# Bill Cooper and 90s right wing politics (where we got the phrase "wake up, sheeple")



## bip (Nov 27, 2021)

if youre american, right wing politics in the 90s are extremely worth looking at.
at the time the us government considered it the number one threat to national security.
neo nazis were not prevalent in right wing politics, they were still considered a radical fringe that nobody really agreed with (they were SOCIALISTS! lol)
there are instances of neo nazis coming to militia meetings trying to be friendly and them being kicked the fuck out.
what changed in 20 years? how did the biggest threat to the us government end up being used by it to supress dissent?

the waco bombing is also extremely significant because of its use as a message to any right wing groups or religious radicals. (the atf burned several children alive, it was similar to the MOVE bombing)
this may be common knowledge but the Oklahoma city bombing was allegedly revenge for the waco attack. (allegedly)

read Behold, a Pale Horse
the wu tang clan recommends it highly

also every episode of the hour of the time can be found here

http://hourofthetime.com/milton-wil...-bill-cooper-hour-of-the-time-mp3-collection/worth noting also that Bill Cooper was extremely anti cop and even killed one before his death
beat that



http://www.hourofthetime.com/bcmp3/695.mp3heres an episode about the police

you can also find the 9/11 broadcast here
all of this is extremely useful for finding orientation here.


----------



## bip (Nov 27, 2021)

i think its really worth noting how much 9/11 changed the landscape.


----------



## bip (Nov 27, 2021)

we are in a one world totalitarian state.


----------



## texastraveler (Nov 27, 2021)

bip said:


> there are instances of neo nazis coming to militia meetings trying to be friendly and them being kicked the fuck out.
> what changed in 20 years?


i think neo-nazis took advantage of the internet's proliferation. the internet gave them a means to blast their message anonymously and free of consequence, as well as creating a bunch of isolated weirdos to recruit.


----------



## Beegod Santana (Nov 27, 2021)

I dunno about that.
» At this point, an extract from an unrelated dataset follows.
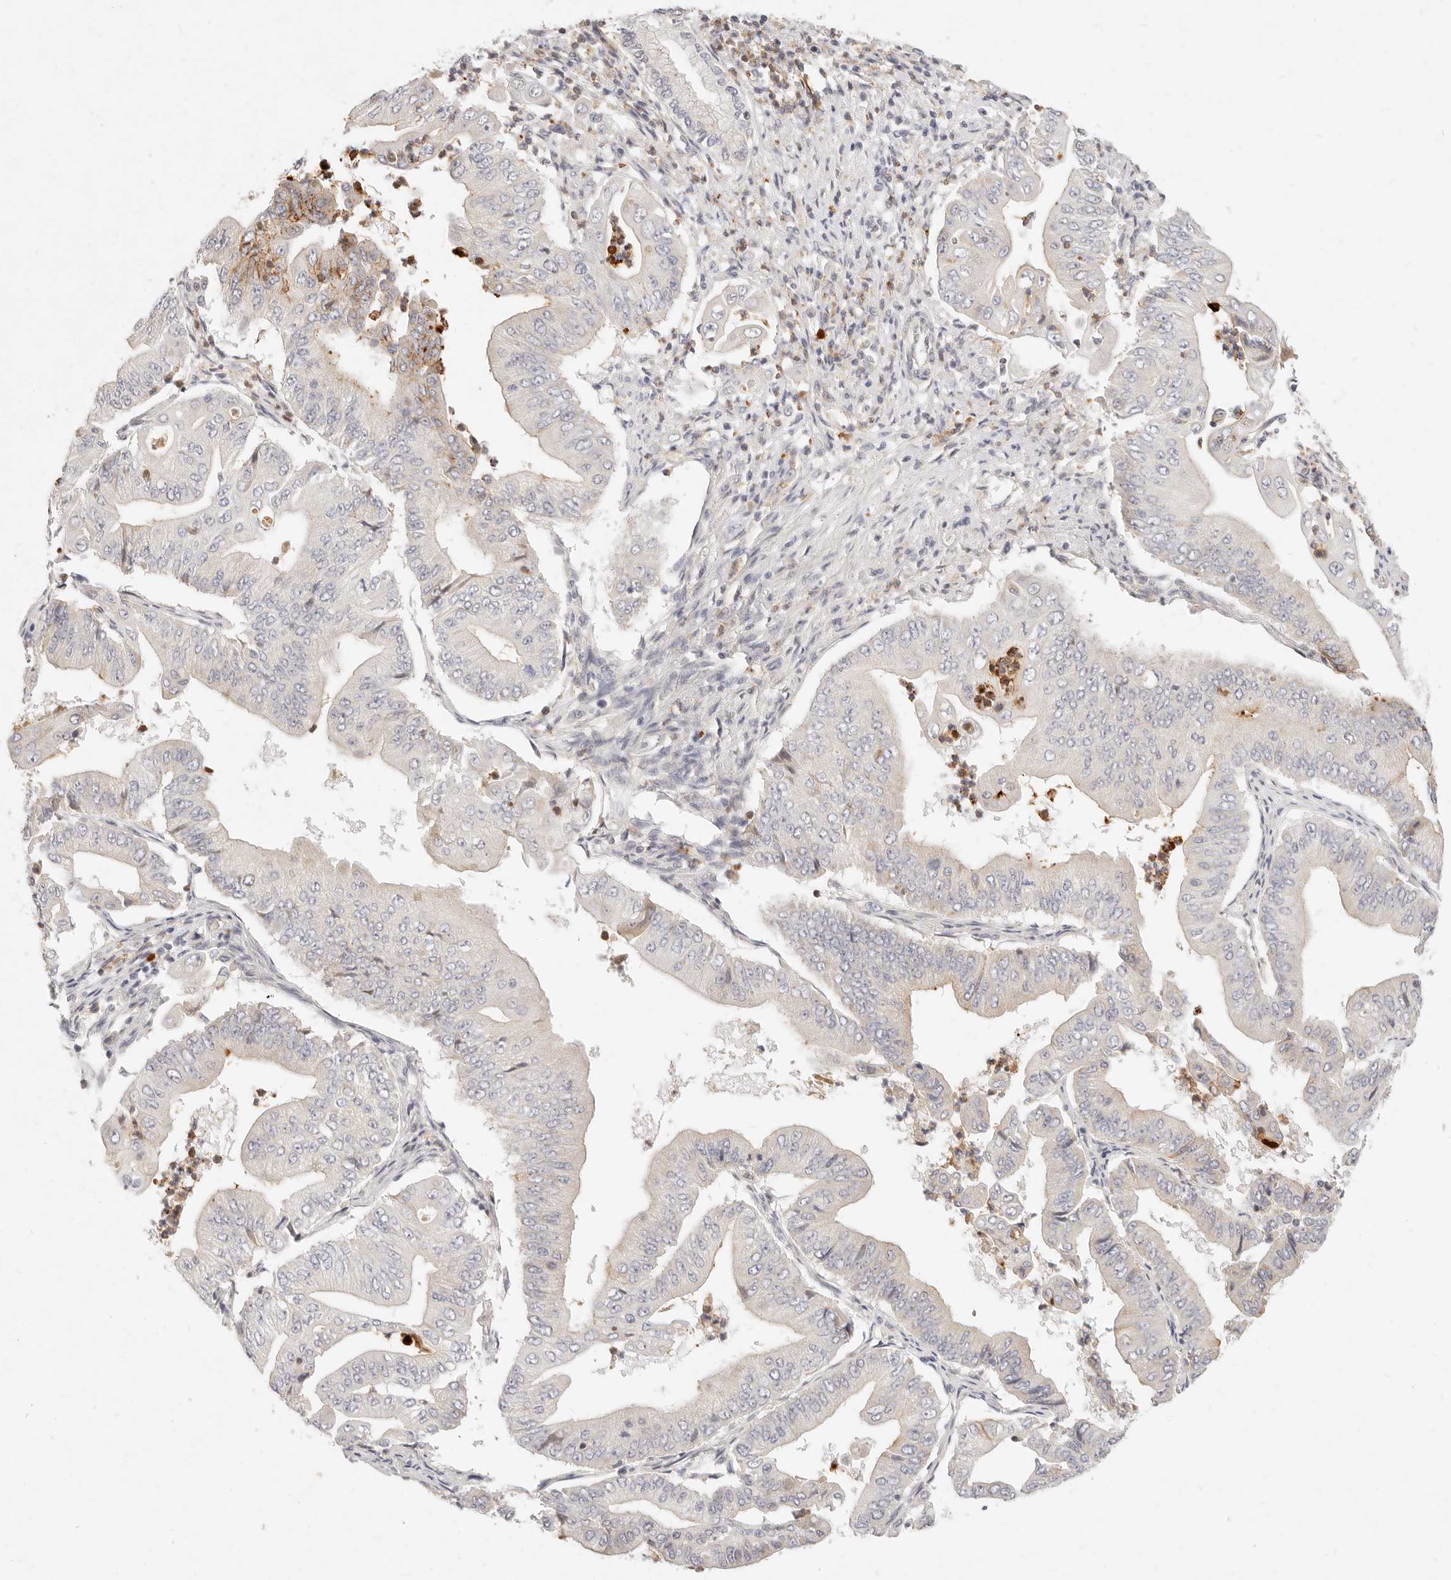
{"staining": {"intensity": "negative", "quantity": "none", "location": "none"}, "tissue": "pancreatic cancer", "cell_type": "Tumor cells", "image_type": "cancer", "snomed": [{"axis": "morphology", "description": "Adenocarcinoma, NOS"}, {"axis": "topography", "description": "Pancreas"}], "caption": "IHC histopathology image of pancreatic adenocarcinoma stained for a protein (brown), which exhibits no positivity in tumor cells.", "gene": "ASCL3", "patient": {"sex": "female", "age": 77}}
The Christian identity movement, militia's and neo-nazis have been a revolving door in this country for decades now. CIM isn't Nazi in name, but they essentially believe all the same shit and have big ties to Aryan prison gangs. The compound Randy Weaver met the fed at had big ties to the Aryan Nations. McVeigh supposedly visited a CIM compound in OK right before the OKC bombing, they had people at Waco, ect... Bill was a fucking crack head, I wouldn't take anything he said too seriously.

https://www.middlebury.edu/institut...ns/christian-identitys-new-role-extreme-right
https://en.m.wikipedia.org/wiki/Christian_Identity


----------



## NewMexicoJim (Nov 28, 2021)

Neo nazis are racists. KKK in new clothes, rebranded for a new generation with the help of social media. 

Militias have always been around. The Order of Assassins in ancient Persia, the Minutemen of the Revolutionary War, the Mormons who had formed the equivalent of a small nation state before joining the union, Nazis, the KKK, Branch Davidians, etc, were all groups formed to oppose what they saw were intolerable issues in society. Whether for religious, political, racial or other issue, militias are a magnet for the lost, the disenchanted, the lonely who feel empowered by the exclusionary ideology offered by these groups. Plus they get to play with guns. Nothing new going on here. Same song, different verse....


----------



## Matt Derrick (Dec 17, 2021)

@bip has been banned for posting wingnut conspiracy shit / race segregation bullshit


----------